En cualquier caso, lo que ha puesto de manifiesto la pseudo-consulta del pasado 9 de noviembre es que ni todos y ni siquiera una mayoría clara de catalanes perciben que haya un conflicto entre el pueblo y la Constitución. Hay, y se debe hacer las cuentas con ello, algo más de un 30 por ciento (los que votaron el pasado domingo) que quieren la independencia. Seguramente ese porcentaje subiría a más del 40 por ciento en una consulta formal. Las causas pueden ser múltiples: ausencia del Gobierno de España durante muchos años, desapego progresivo, educación nacionalista… El hecho es tozudo.

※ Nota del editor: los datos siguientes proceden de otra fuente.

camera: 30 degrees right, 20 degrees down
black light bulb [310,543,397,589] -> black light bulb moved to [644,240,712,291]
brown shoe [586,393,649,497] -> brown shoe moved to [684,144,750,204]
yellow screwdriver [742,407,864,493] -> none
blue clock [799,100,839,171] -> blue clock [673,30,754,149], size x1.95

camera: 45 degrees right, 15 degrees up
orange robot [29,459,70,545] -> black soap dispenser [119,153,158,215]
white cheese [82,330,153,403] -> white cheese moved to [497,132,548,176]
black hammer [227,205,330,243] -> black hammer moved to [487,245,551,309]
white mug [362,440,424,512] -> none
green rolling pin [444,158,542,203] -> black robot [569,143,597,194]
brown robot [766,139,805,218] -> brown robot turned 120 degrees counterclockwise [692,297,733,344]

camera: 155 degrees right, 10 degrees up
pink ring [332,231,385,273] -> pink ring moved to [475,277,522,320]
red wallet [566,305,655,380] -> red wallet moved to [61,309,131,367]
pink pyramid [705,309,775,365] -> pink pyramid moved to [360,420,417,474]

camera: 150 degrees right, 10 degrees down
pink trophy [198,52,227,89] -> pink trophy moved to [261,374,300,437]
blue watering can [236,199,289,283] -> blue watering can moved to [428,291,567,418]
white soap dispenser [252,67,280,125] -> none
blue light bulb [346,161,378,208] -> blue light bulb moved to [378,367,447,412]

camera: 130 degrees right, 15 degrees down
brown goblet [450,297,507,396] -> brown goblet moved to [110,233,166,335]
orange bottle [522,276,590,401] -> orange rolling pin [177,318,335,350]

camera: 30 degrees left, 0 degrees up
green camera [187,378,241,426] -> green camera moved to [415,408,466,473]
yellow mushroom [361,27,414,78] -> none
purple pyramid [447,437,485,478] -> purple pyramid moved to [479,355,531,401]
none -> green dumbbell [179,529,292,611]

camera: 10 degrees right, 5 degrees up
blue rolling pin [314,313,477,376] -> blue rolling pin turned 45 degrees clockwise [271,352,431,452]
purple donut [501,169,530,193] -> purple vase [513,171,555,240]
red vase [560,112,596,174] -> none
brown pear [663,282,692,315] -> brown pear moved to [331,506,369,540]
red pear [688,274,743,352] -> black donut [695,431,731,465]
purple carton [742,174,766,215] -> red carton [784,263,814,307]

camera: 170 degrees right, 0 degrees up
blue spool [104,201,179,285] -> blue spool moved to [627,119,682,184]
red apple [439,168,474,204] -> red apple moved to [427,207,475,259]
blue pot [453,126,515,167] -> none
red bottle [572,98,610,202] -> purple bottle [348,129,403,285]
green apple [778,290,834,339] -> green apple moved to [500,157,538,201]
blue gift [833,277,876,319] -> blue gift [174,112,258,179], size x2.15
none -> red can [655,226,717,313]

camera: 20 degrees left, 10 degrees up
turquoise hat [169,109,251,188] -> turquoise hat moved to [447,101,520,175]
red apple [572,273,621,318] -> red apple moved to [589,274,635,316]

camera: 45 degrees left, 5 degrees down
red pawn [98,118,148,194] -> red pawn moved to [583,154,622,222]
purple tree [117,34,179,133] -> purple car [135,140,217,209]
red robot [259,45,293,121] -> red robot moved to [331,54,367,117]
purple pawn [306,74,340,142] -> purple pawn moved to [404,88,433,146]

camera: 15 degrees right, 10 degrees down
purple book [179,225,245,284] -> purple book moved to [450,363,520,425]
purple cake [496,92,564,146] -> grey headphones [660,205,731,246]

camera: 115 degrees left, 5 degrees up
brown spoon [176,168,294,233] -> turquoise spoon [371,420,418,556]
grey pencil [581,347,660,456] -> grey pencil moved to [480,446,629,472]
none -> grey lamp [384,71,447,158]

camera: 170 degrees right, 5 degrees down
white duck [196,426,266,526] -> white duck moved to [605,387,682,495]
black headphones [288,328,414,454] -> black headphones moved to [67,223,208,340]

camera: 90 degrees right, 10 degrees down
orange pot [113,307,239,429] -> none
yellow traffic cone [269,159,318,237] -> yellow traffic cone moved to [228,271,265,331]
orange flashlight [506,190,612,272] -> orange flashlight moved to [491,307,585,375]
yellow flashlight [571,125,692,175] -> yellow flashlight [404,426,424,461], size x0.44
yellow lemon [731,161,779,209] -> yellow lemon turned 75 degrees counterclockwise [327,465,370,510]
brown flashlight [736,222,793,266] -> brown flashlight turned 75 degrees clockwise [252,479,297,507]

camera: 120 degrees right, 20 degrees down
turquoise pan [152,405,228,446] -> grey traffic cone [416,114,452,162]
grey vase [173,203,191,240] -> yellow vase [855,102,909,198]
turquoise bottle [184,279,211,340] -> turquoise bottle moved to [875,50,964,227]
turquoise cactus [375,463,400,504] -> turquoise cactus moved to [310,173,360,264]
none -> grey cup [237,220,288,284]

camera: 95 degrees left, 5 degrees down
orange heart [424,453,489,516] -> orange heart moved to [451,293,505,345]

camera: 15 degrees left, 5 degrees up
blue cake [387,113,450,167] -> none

El “problema” es que los que piensan como Bosch no suponen una mayoría contundente. Si lo fueran habría que adoptar una solución como la de Montenegro, Croacia, Sudán o Canadá. A saber: convocar un referéndum desde el Congreso, exigir mayorías reforzadas (50 por ciento de participación, más de 50 por ciento de síes) y decir adiós con todo el dolor del alma al pueblo que clamorosamente no quiere la Constitución. Pero es que hay más de un 40 por ciento que sí la quiere. Habrá que empezar a dialogar en lugar de tirarse los trastos a la cabeza y hacerlo aceptando al que quiere irse y al que quiere quedarse por lo que es. Lanzarse “verdades políticas” unos a otros a estas alturas ya no sirve de nada.

¿Hay algo que esté más allá de las ideologías y que permita a una sociedad como la catalana hablar? La política ha dejado a los catalanes en tablas. ¿Hay algo que les permita vivir juntos fuera o dentro de España? ¿El otro tiene algún valor aunque no piense igual? Empecemos a hablar en serio.